Un año después, en 2020, la historia se repitió con Gabriel Magalhães. El central brasileño militaba en el Lille y acumulaba 30 partidos en la Ligue 1, suficientes para que Berta detectara en él un perfil similar al de Miranda: físico, dominador en el juego aéreo y con personalidad para liderar una línea defensiva. Las dudas giraban en torno a si sus 22 años eran suficiente garantía para rendir bajo las exigencias del Cholo Simeone, pero el italiano consideró que el potencial justificaba la apuesta. El Arsenal, de nuevo, cerró la operación antes de que el Atlético pudiera actuar, pagando 26 millones de euros, una cifra que a día de hoy parece una ganga a la vista del rendimiento del jugador.
Este patrón de frustración no fue exclusivo de la pareja defensiva. Andrea Berta vivió situaciones similares con otros objetivos durante su etapa en el Atlético. En el verano de 2023, el club rojiblanco exploró la posibilidad de incorporar a Martín Zubimendi, pero la Real Sociedad mantuvo una postura firme con una cláusula cercana a los 60 millones de euros, cifra inasumible en aquel momento para las arcas del Atlético. Con Mosquera, el interés llegó cuando el defensa del Celta tenía 19 años y una cláusula de 25 millones, y aunque el nombre llegó a ponerse sobre la mesa, el club optó finalmente por Robin Le Normand, recién coronado como campeón de Europa con España. Con Mikel Merino, el desenlace fue distinto: el centrocampista tenía decidido salir de la Real Sociedad, el Atlético esperó semanas su respuesta y al final el jugador rechazó la oferta, lo que obligó al club a activar el fichaje de Conor Gallagher en agosto de 2024.

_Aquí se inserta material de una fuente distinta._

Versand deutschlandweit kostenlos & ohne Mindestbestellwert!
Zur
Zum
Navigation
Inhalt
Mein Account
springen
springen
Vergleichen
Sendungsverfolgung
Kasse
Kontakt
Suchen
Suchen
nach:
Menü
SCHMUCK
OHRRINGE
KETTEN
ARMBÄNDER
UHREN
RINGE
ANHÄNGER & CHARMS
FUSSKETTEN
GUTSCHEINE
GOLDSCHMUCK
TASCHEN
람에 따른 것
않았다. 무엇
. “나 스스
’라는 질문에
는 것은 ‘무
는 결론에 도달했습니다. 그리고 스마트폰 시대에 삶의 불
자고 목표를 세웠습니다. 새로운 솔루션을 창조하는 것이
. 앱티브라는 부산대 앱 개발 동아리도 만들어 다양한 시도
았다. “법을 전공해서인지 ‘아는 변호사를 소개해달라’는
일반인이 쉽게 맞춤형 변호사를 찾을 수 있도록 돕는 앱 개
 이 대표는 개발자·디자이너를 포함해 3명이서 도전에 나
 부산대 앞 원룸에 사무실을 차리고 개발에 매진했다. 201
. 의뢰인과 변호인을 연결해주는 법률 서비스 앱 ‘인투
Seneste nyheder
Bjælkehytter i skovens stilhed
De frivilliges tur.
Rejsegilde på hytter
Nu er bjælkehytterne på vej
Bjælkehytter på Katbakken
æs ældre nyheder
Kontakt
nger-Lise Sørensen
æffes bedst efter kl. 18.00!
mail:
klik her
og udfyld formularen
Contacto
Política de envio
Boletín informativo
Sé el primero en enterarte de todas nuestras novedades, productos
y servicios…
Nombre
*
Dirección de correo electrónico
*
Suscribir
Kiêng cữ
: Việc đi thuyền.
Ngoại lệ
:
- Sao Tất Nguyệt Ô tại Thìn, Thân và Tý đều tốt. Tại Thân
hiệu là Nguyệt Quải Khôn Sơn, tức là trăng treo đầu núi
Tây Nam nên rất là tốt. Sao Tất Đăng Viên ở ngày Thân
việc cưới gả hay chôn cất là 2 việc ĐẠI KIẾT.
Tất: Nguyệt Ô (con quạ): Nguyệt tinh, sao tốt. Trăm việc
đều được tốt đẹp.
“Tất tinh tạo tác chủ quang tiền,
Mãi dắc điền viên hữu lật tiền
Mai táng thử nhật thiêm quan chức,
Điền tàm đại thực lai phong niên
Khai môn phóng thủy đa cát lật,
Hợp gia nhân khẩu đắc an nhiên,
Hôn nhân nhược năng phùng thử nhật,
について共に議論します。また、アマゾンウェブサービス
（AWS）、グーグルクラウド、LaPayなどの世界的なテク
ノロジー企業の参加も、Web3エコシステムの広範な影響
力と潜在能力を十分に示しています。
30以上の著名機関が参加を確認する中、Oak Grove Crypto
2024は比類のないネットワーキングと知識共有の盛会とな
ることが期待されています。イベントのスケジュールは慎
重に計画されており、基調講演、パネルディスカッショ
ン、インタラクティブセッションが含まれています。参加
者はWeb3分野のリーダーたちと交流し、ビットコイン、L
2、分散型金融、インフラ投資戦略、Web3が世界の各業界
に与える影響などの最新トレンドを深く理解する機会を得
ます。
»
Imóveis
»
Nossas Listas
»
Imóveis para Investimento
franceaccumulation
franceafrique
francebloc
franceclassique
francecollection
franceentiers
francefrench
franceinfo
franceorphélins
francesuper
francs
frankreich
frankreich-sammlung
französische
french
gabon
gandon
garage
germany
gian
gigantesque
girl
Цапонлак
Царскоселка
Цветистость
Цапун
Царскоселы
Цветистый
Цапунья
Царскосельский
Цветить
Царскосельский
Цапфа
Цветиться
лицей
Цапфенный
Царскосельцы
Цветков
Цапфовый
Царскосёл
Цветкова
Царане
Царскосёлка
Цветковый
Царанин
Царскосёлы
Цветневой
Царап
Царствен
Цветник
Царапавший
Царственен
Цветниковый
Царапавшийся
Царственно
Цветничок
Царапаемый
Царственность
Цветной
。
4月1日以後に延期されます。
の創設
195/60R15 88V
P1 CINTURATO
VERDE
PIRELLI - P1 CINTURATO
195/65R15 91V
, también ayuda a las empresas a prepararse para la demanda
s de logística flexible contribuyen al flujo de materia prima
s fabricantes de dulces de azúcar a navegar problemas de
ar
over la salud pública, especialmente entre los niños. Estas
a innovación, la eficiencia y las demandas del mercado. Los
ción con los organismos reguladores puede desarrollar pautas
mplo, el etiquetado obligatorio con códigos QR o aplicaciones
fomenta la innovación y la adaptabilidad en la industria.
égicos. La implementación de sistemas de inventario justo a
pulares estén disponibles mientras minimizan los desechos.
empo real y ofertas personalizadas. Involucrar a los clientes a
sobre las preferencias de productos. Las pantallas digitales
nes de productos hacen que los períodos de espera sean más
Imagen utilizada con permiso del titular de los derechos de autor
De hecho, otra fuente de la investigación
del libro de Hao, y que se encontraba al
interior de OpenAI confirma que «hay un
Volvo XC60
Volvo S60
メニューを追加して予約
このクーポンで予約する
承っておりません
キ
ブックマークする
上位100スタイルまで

El caso de Saliba y Gabriel ilustra con claridad las limitaciones estructurales que enfrentaba el Atlético en el mercado de fichajes frente a clubes con mayor músculo financiero. Según los datos que maneja la industria del fútbol, la diferencia de ingresos por derechos televisivos entre la Premier League y LaLiga sigue siendo uno de los factores que más condicionan la capacidad de gasto de los clubes españoles en comparación con los ingleses. En ese contexto, la estrategia de Berta de adelantarse al mercado tenía toda la lógica, aunque no siempre fue suficiente para frenar a rivales con carteras más profundas.
Lo que sí queda claro es la coherencia del ojo clínico del directivo italiano. Los cuatro jugadores que intentó sin éxito para el Atlético —Saliba, Gabriel, Zubimendi y Merino— acabaron siendo fichajes del Arsenal en distintos mercados. Berta los identificó antes que nadie, los trabajó durante meses y, en la mayoría de los casos, fue el propio Arsenal quien se los arrebató. Ahora, desde el otro lado, es él quien maneja ese presupuesto. El 4-0 en la Champions fue, entre otras cosas, un recordatorio de lo que pudo ser y no fue.